In 1900, the U.S. Weather Bureau was at odds with Cuba, which had “pioneered hurricane detection,” writes Larson. However, the weather bureau thought Cuba was exaggerating threats of bad weather, causing U.S. citizens to panic needlessly. The result was a ban on all communication from Cuba about the weather.

The bureaucratic infighting had serious consequences when the 1900 hurricane made its way towards the Texas coast. Cuban meteorologists knew the storm was coming but could warn no one.
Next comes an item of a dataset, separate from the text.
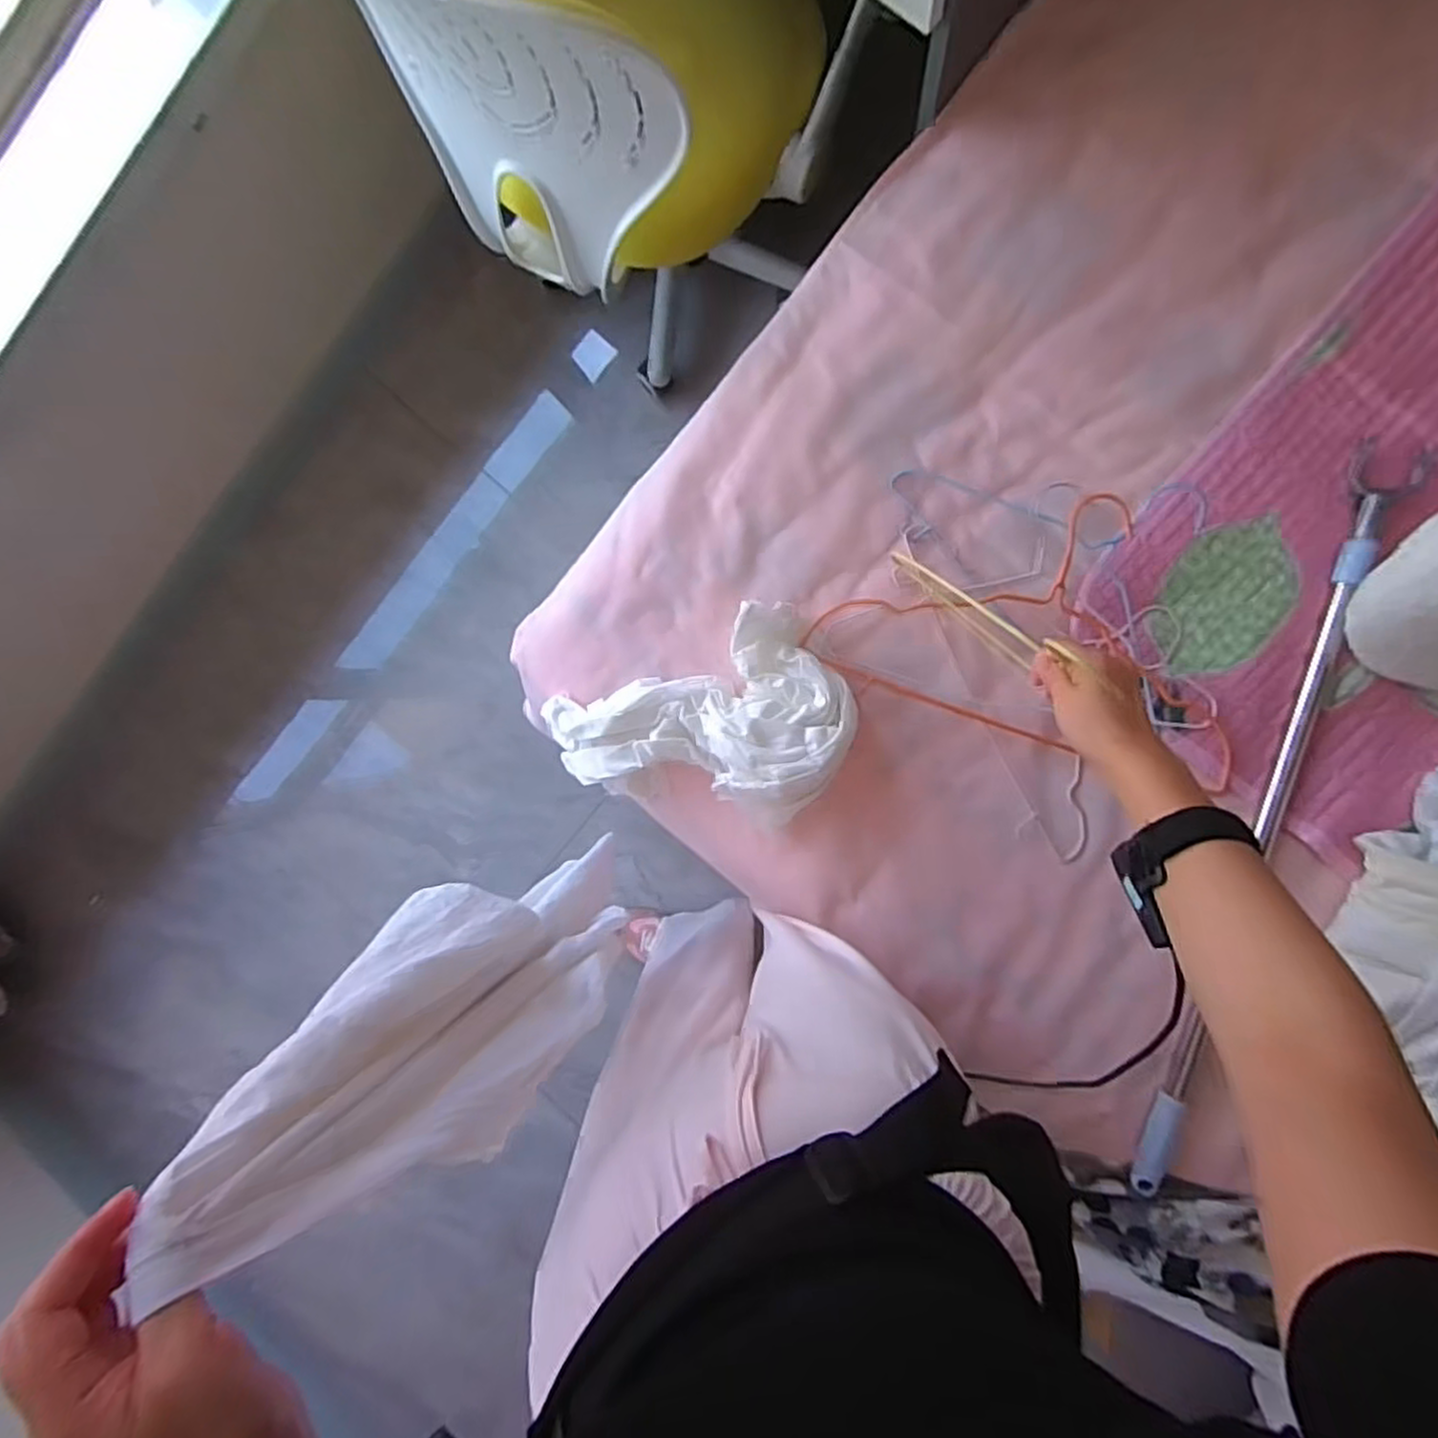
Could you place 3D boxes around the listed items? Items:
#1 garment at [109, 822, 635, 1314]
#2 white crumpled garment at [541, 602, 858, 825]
[{"bbox_3d":[-0.167,0.192,0.573,0.050,0.586,0.154,-45,85,8],"label":"garment"},{"bbox_3d":[-0.022,0.026,0.783,0.326,0.102,0.218,-26,90,9],"label":"white crumpled garment"}]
By the time Galveston meteorologist Isaac Kline knew something was wrong with the weather, it was too late. “The transformation was stunning: One moment a nondescript tropical storm, the next, a hurricane of an intensity no American alive had ever experienced. The storm did not grow through some gradual accretion of power; it exploded forth like something escaping from a cage,” writes Larson.

When Hurricane Harvey hit Houston in 2017, it did not explode. It stalled, and it rained. For three days, the storm dumped water on the city, causing $125 billion in damage, leaving 30,000 people homeless, and prompting 17,000 rescues.

The differences between the two storms go beyond meteorology. While no disaster mitigation or recovery effort is seamless, numerous government agencies stood ready to cooperate during and after Hurricane Harvey. 

Private industry was also prepared. In our cover story this month, Keith McGlen, CPP, and Elhadji Sarr, CPP, discuss the plans their hospitals and healthcare facilities used to protect staff and patients during Harvey. While no planning could prevent all the damages, their story shows how cooperation and preparation helped save lives.